In allen Gutachten standen medizinische Kriterien für die Einstufung der MdE im Vordergrund. Die Beeinträchtigung der beruflichen Situation durch die chronische Infektion und den Verlust an Qualifikation durch eine HCV-bedingte Erwerbsunfähigkeit erörterten die Gutachter nicht.
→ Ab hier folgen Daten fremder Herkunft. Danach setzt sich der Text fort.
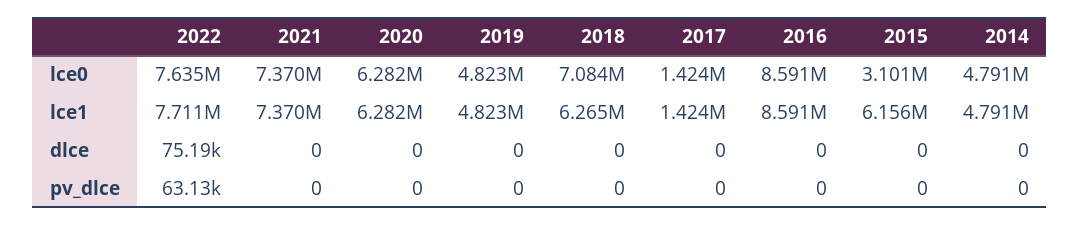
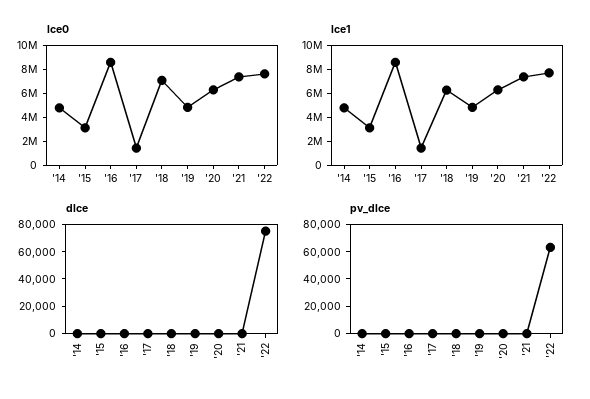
lce1, 2015: 6156000 -> 3000000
Im Sozialgesetzbuch (SGB) VII § 46 heißt es jedoch zu den Voraussetzungen und der Höhe des Rentenanspruchs: „Bei der Bemessung der Minderung der Erwerbsfähigkeit werden Nachteile berücksichtigt, die die Versicherten dadurch erleiden, dass sie bestimmte von ihnen erworbene besondere berufliche Kenntnisse und Erfahrungen infolge des Versicherungsfalls nicht mehr oder nur noch in vermindertem Umfang nutzen können, soweit solche Nachteile nicht durch sonstige Fähigkeiten, deren Nutzung ihnen zugemutet werden kann, ausgeglichen werden.“ Ein Versicherter, der aufgrund der CHC z. B. für längere Zeit nicht mehr im OP-Saal arbeiten konnte, hat seine Qualifikation für diese Tätigkeit im Laufe der Jahre verloren. Wenn die CHC erfolgreich therapiert wird, ist der Verlust an Qualifikation bzw. mangelnder Weiterqualifikation aufgrund der Tätigkeitsunterbrechung noch nicht behoben. Hier wären also berufsfördernde Maßnahmen durch die UVT zu prüfen. Sollte es dadurch z. B. wegen des Alters des Versicherten nicht gelingen, die Nachteile bei der beruflichen Qualifikation auszugleichen, so wäre zu prüfen, ob diese Nachteile bei der Einschätzung der MdE zu berücksichtigten sind.

Die Wechselwirkungen von CHC und der Persönlichkeitsentwicklung wurden in den Gutachten ebenfalls nicht diskutiert. So berichten einige Versicherte von einer großen Erleichterung darüber, nun endlich geheilt zu sein, während andere eher weiterhin verängstigt und unsicher sind (persönliche Kommunikation). Persönlichkeitsstörungen aufgrund der CHC sollten bei der Einstufung der MdE auch nach erfolgreicher Therapie weiterhin berücksichtigt werden. Daher erscheint es notwendig, den Gutachtern entsprechende Hinweise zur Begutachtung zu geben.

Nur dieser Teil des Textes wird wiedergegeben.